Okome, Onookome 2007, ‘Nollywood: spectatorship, audience and the sites of consumption’, Postcolonial text, vol. 3, no. 2, pp. 1-21
This source looks at Nollywood’slocal audience and the way it consumes Nollywood. The concept of Nollywood originated in Lagos in Nigeria and only began to get recognition in 2000 when the films were entered in international film festivals. In 2002 Jane Bryce introduced Tunde Kelani, the camera man and producer of many Nollywood films to the Second edition of the Festival of African and Caribbean Film and was eager for the anticipation of audience’s reactions to Nollywood films. Since then, their films of unqualified success have become “common talk” among fans and media students, however, as discussed by Pierre Barrot in some of what is said to be the most salient arguments is that it is still believed that Nollywood regularly faces issues of non-recognition, including the fact of its domestic market being too small. The source additionally discussed Karin Barber’s recognition of the lack of recognition and involvement / interactions Nollywood receives. It also discusses how Nollywood films are produced off shoestring budgets and how they have control over all aspects of the production and organisation of its operations, this being the main point of difference from the Francophone cinema of French West Africa, showing their national unity. In addition, the fact that Nollywood thrives in the areas that African Francophone film makers struggle with. This highlighting how the source id considered reliable and relatable to the discussions of global film industries.

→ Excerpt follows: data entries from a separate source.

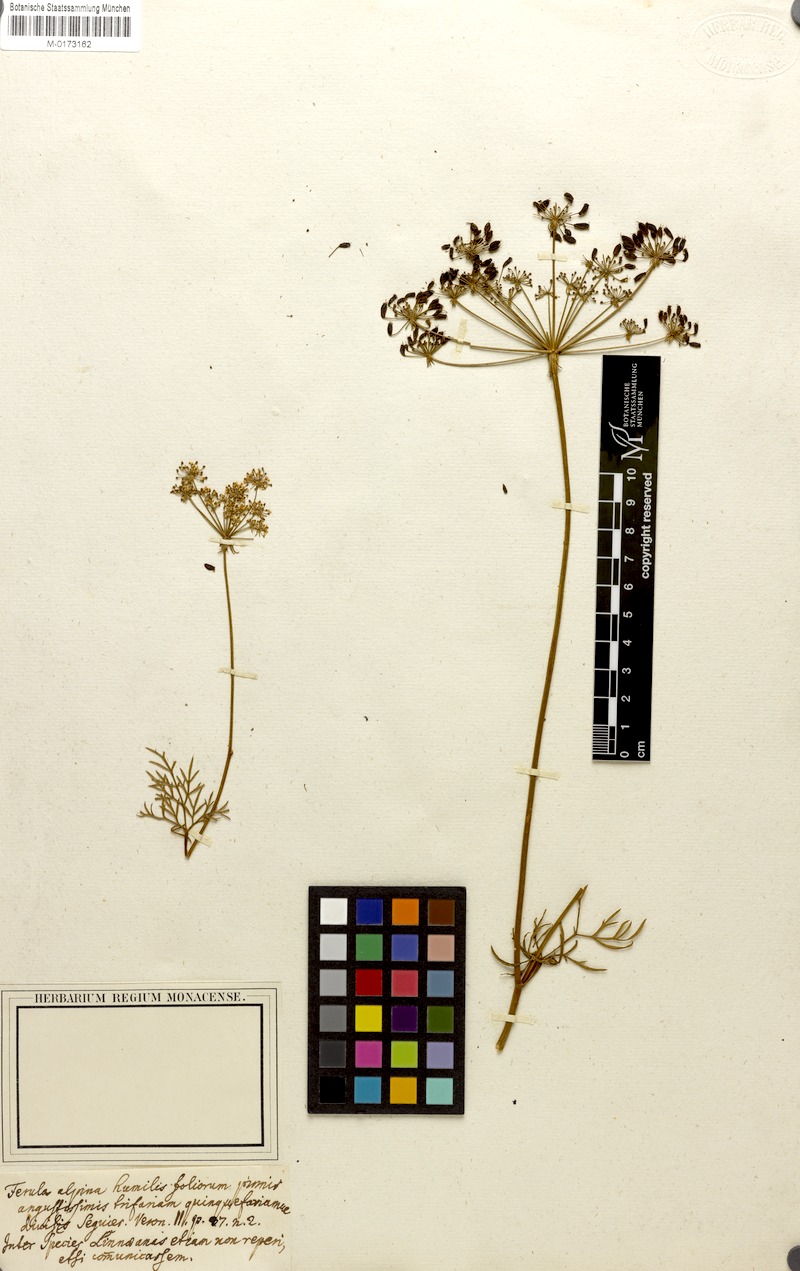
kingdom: Plantae
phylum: Tracheophyta
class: Magnoliopsida
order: Apiales
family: Apiaceae
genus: Peucedanum
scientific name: Peucedanum austriacum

Rice, Andrew 2012 ‘A Scorsese in Lagos’, The Makingof Nigeria’s Film Industry, The New York Times Magazine
This Magazine article tells us about the life of African filmmaker Kunle Afolayan and his dream to make ‘huge, explosive, American style blockbusters’ in Nigeria.it is stated that Nollywood film producers like to make the films highly exaugurated and tend to produce fright or fantasy remakes with melodramatic acting. It discusses how between 1994-2005 Nollywood film productions grew from a handful of feature movies to 2500 that year and is now highly recognised, producing on average over a thousand titles a year and now being a $500 million Nigerian movie business. Moviemaking is now considered to be one of Nigeria’s largest sources of private sector employment with the first Nollywood movie said to be made by a small-time electronics trader. It is also discussed how the New York Film Academy conducted a month-long program taught 250 Nigerian students the rudiments of professional film making techniques in 2012 and how the industry is dependent on their natural recourses and charities. This is considered a reliable and relatable recourse as it discusses relevant developments within global film industries.